“Choice” was the word of the day at the AFL-CIO National Summit on Raising Wages, held January 7 in the shadow of the U.S. Capitol at Washington, D.C.’s Gallaudet University.
From keynote speakers to panelists, almost everyone said the income stagnation that has beset working-class and middle-class families for the last 35 years has been a choice by many businesses and not a given dictated by economics.
AFL-CIO President Richard Trumka declared people are working harder but continue to slip backwards.
“Workers don’t need to hear more about income inequality, workers need more income,” Trumka boomed to the approximately 300 in attendance, including the MTD executive secretary-treasurer and three executive board members. “Workers are saying enough!”
After calling for everyone to “make a living wage,” he announced similar forums will be held during 2015 in Iowa, New Hampshire, Nevada and South Carolina, the first four states to hold either a presidential primary or caucus in 2016. In addition, the AFL-CIO will be launching local campaigns in seven cities [Atlanta, Columbus (OH), Minneapolis, Philadelphia, St. Louis, San Diego and Washington] to increase wages for workers.
According to Trumka, these efforts will hold local elected and civic officials accountable for their actions toward workers.
Adding her voice to need for action was U.S. Senator Elizabeth (D-MA), who stated “the game is rigged against” working families because of the choices made by elected officials and businesses since 1980.
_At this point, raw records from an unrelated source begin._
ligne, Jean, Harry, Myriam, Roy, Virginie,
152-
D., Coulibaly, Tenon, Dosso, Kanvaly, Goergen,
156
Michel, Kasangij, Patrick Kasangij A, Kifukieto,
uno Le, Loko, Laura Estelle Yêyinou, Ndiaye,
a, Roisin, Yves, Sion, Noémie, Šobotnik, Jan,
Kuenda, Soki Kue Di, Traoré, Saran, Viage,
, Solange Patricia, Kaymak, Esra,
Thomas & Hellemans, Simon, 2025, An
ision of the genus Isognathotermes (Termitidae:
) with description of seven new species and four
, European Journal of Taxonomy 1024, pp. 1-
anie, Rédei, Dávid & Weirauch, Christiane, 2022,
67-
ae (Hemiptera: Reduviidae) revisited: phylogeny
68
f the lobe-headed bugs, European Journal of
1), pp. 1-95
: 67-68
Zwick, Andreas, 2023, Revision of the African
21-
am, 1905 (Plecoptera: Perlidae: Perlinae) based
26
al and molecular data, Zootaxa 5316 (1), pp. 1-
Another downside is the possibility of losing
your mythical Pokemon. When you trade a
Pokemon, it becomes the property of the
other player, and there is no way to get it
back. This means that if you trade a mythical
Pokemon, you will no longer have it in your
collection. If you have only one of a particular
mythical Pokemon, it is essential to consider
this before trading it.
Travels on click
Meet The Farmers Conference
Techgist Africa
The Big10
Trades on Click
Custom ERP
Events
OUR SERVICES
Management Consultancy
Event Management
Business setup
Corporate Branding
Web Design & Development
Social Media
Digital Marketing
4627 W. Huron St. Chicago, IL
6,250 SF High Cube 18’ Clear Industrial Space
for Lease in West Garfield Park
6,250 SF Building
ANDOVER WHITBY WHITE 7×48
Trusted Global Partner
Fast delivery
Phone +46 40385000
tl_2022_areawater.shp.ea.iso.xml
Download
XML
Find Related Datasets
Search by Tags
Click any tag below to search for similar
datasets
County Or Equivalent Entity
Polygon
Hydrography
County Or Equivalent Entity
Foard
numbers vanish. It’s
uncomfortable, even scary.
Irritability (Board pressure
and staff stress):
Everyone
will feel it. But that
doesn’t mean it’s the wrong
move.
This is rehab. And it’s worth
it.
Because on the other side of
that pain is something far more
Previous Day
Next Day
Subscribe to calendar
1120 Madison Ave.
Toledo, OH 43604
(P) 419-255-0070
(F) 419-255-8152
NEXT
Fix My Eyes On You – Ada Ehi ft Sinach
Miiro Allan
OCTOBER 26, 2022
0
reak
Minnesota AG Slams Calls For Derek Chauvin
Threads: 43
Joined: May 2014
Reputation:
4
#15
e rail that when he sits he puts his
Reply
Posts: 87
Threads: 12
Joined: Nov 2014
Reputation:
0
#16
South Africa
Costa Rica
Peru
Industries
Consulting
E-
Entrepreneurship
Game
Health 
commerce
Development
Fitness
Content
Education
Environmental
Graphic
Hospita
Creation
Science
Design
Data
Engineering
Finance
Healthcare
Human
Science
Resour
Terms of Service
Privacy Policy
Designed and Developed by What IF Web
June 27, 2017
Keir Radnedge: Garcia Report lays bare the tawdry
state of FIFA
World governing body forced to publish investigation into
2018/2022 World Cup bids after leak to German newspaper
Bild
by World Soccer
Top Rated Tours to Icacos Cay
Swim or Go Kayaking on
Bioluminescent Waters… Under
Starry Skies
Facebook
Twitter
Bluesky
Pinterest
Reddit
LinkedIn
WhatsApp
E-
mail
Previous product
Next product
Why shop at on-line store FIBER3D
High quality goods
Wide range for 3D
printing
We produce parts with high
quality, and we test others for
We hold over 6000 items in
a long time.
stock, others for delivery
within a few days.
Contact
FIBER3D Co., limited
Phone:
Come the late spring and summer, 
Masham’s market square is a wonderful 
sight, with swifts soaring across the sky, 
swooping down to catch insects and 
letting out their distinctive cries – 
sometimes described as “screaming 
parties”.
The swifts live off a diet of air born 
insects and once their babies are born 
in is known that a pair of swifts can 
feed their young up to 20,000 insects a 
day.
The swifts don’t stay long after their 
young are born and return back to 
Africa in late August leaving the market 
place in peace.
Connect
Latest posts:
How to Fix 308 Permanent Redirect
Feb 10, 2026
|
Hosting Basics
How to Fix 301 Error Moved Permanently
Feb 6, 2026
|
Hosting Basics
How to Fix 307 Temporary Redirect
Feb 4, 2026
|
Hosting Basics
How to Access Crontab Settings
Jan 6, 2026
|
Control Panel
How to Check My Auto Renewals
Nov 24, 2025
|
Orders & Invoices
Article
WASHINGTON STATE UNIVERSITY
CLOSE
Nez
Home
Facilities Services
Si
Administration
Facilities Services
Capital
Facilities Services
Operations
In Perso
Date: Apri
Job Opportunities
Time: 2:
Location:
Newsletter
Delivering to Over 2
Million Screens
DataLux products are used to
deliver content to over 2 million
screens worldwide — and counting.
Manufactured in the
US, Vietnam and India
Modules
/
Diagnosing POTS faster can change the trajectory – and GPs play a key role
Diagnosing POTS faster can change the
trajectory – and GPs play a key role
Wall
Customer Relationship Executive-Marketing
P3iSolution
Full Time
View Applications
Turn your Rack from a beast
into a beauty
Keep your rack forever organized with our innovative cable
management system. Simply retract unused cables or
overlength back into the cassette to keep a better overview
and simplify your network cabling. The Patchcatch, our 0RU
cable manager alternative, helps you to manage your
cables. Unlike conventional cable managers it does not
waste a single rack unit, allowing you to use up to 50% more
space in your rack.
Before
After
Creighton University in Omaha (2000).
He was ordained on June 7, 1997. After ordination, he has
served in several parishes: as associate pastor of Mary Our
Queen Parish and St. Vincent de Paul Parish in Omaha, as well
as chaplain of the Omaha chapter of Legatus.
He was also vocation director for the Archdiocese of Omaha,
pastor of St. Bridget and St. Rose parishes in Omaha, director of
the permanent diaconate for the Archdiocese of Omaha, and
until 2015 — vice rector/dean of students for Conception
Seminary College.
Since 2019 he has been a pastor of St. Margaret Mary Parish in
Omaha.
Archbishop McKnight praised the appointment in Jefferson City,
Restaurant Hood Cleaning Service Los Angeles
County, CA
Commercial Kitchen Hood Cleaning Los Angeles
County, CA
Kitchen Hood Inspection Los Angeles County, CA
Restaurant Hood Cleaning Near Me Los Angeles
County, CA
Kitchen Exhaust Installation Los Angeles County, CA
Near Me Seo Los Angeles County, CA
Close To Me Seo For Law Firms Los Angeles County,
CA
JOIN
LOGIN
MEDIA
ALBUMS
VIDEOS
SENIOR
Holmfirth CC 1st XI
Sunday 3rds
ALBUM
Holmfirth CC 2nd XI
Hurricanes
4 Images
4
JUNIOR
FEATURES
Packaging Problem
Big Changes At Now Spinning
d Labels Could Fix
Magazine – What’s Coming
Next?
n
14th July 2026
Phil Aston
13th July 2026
Warren recalled her own life story when her mother found a minimum wage job at Sears to take care of the family after her father’s heart attack. She said such a minimum wage job today would not come close to meeting a family’s needs.
“We need an economy where everyone does great,” Warren asserted. “I believe in these three words: Made in America!”
The senator said Congress needs to change its focus from protecting Wall Street and big business to rebuilding the country’s infrastructure and education systems which will provide decent-paying jobs that will boost communities.
Showing support from the White House was Labor Secretary Thomas Perez.
He said businesses have made choices between providing jobs with decent wages and benefits versus low wages and better quarterly profits.
“Because you blow out your neighbor’s candle doesn’t make yours shine brighter,” Perez told the gathering. He said people should work together to help each other rather than take away.
Perez stated the Obama administration will continue to do what it can through executive actions and legislation to make sure all people benefit from an improving economy.